Another exciting discovery, also from tropical Greenland and also dating from the boundary between the Devonian and the Carboniferous, was Acanthostega. Acanthostega, too, had a flat, amphibian skull and tetrapod-like limbs; but it too departed, and even further than Ichthyostega, from what we now think of as the fivefinger standard. It had eight digits. The scientists most responsible for our knowledge of it, Jenny Clack and Michael Coates of Cambridge University, believe that, like Ichthyostega, Acanthostega was largely a water-dweller, but it had lungs and its limbs strongly suggest that it could cope with land as well as water if it had to. Again, it looked pretty much like a giant salamander. Moving back now to the fish side of the divide, Panderichthys, also from the late Devonian, is also slightly more amphibian-like, and slightly less fish-like, than Eusthenopteron. But if you saw it you would surely want to call it a fish rather than a salamander.

Acanthostega

Panderichthys

So, we are left with a gap between Panderichthys, the amphibian-like fish, and Acanthostega, the fish-like amphibian. Where is the ‘missing link’ between them? A team of scientists from the University of Pennsylvania, including Neil Shubin and Edward Daeschler, set out to find it. Shubin made their quest the basis for a delightful series of reflections on human evolution in his book Your Inner Fish. They deliberately thought about where might be the best place to look, and carefully chose a rocky area of exactly the right late Devonian age in the Canadian Arctic. There they went – and struck zoological gold. Tiktaalik! A name never to be forgotten. It comes from an Inuit word for a large freshwater fish. As for the specific name, roseae, let me tell a cautionary tale against myself. When I first heard the name, and saw photographs like the one reproduced on colour page 10, my mind immediately leapt to the Devonian, the ‘Old Red Sandstone’, the colour of the eponymous county of Devon, the colour of Petra (‘A rose-red city, half as old as time’). Alas, I was quite wrong. The photograph exaggerates the rosy glow. The name was chosen in honour of a benefactor who helped finance the expedition to the Arctic Devonian.
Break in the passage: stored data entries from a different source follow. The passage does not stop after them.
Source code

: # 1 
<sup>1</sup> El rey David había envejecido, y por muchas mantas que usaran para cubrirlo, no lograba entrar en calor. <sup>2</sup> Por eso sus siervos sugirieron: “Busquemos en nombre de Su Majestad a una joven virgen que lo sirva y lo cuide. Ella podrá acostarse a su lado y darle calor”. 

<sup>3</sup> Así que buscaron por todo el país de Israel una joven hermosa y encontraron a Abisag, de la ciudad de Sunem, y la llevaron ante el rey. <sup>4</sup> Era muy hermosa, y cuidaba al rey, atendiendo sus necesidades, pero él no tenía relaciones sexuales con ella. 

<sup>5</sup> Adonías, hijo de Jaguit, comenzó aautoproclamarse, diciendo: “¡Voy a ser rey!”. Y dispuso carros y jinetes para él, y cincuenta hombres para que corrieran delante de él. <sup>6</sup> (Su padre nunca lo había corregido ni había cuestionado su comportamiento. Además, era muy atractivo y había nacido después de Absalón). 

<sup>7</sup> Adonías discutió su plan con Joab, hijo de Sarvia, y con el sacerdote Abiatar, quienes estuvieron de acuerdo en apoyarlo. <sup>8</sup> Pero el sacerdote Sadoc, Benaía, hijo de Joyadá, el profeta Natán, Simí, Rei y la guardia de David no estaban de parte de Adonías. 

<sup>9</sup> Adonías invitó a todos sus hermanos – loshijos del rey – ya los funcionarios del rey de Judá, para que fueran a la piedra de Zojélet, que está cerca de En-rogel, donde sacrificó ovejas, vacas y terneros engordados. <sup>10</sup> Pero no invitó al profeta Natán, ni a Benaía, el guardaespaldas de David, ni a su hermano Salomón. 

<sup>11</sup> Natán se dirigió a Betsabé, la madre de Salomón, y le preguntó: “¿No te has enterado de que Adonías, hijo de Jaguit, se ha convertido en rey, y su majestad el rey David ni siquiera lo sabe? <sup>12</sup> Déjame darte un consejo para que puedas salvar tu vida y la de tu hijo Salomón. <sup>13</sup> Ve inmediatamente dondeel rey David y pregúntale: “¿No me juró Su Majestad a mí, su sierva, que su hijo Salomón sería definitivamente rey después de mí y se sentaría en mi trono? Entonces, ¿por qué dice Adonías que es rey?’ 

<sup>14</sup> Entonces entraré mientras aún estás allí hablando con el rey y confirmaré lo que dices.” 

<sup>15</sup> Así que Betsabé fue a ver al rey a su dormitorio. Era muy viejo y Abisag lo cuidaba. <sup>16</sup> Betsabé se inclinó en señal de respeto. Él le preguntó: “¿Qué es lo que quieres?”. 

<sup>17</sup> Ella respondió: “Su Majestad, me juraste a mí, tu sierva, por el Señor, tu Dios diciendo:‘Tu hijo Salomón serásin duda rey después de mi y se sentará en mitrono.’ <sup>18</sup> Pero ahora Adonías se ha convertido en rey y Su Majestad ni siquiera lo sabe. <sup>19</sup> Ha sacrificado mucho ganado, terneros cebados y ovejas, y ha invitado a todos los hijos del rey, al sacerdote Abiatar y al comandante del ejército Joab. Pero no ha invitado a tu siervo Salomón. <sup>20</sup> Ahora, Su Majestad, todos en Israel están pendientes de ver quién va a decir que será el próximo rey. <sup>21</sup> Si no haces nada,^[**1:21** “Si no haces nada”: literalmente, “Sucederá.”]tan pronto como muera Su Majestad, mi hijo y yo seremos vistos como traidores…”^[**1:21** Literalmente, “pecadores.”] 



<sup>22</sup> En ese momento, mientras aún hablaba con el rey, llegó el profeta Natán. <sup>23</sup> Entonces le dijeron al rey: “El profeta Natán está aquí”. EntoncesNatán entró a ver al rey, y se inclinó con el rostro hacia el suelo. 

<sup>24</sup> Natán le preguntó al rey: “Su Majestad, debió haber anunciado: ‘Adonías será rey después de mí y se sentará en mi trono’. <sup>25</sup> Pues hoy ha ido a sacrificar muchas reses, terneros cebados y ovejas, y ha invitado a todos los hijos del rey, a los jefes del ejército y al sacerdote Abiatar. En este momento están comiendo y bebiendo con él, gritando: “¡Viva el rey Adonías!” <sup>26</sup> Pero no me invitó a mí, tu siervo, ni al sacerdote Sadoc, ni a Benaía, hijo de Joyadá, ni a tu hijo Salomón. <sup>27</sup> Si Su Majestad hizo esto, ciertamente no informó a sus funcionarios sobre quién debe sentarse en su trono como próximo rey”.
I was privileged to be shown Tiktaalik
roseae by Dr Daeschler when I had lunch with him in Philadelphia, shortly after its discovery, and the lifelong zoologist in me – or perhaps my inner fish – was moved to speechlessness. Through rose-tinted spectacles I imagined I was gazing upon the face of my direct ancestor. Unrealistic as that was, this not-so-rose-red fossil was probably as close as I was going to get to meeting a real dead ancestor half as old as time.
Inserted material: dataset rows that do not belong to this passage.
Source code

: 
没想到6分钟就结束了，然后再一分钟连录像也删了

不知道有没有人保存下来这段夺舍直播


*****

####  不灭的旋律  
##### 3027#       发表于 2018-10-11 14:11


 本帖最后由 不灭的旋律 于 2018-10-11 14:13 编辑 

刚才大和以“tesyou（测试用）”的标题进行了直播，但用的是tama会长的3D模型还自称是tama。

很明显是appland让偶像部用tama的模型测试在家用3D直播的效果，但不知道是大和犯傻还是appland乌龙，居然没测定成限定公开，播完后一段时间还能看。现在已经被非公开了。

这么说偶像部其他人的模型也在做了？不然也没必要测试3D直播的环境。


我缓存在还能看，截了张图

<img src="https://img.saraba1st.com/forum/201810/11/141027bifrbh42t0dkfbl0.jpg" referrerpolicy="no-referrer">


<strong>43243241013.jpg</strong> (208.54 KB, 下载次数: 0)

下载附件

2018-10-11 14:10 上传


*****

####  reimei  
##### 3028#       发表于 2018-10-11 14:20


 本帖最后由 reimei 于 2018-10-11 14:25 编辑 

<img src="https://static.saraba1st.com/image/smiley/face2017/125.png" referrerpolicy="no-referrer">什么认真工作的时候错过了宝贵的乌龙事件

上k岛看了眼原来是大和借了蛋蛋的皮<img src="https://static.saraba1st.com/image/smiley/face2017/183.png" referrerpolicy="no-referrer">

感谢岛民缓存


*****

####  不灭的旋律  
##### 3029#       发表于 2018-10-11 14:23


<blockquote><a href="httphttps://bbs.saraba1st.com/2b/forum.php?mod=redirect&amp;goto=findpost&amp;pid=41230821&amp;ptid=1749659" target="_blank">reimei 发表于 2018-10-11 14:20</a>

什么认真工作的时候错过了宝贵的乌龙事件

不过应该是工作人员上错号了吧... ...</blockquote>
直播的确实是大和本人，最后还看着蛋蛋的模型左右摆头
If you were to meet a real live Tiktaalik, snout to snout, you might start back as if threatened by a crocodile, for that is what its face resembled. A crocodile’s head on a salamander’s trunk, attached to a fish’s rear end and tail. Unlike any fish, Tiktaalik had a neck. It could turn its head. In almost every particular, Tiktaalik is the perfect missing link – perfect, because it almost exactly splits the difference between fish and amphibian, and perfect because it is missing no longer. We have the fossil. You can see it, touch it, try to appreciate the age of it – and fail.